- **Exercise prompt**: Copy out the listing below so that each line matches exactly.

- **Dataset extract**:
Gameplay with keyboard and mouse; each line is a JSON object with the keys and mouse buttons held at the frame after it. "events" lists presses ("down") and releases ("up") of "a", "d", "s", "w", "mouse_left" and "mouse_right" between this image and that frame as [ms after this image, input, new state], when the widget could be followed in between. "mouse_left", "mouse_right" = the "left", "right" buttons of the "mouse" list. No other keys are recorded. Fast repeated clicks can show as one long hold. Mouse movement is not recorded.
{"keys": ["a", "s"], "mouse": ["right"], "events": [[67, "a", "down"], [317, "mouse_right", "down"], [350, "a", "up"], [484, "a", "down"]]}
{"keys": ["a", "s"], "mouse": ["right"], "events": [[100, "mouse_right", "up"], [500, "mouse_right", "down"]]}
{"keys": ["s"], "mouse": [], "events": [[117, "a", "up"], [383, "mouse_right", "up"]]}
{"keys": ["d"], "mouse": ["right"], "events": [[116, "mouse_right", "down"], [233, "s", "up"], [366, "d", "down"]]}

- **Task result**:
Gameplay with keyboard and mouse; each line is a JSON object with the keys and mouse buttons held at the frame after it. "events" lists presses ("down") and releases ("up") of "a", "d", "s", "w", "mouse_left" and "mouse_right" between this image and that frame as [ms after this image, input, new state], when the widget could be followed in between. "mouse_left", "mouse_right" = the "left", "right" buttons of the "mouse" list. No other keys are recorded. Fast repeated clicks can show as one long hold. Mouse movement is not recorded.
{"keys": ["a", "s"], "mouse": ["right"], "events": [[67, "a", "down"], [317, "mouse_right", "down"], [350, "a", "up"], [484, "a", "down"]]}
{"keys": ["a", "s"], "mouse": ["right"], "events": [[100, "mouse_right", "up"], [500, "mouse_right", "down"]]}
{"keys": ["s"], "mouse": [], "events": [[117, "a", "up"], [383, "mouse_right", "up"]]}
{"keys": ["d"], "mouse": ["right"], "events": [[116, "mouse_right", "down"], [233, "s", "up"], [366, "d", "down"]]}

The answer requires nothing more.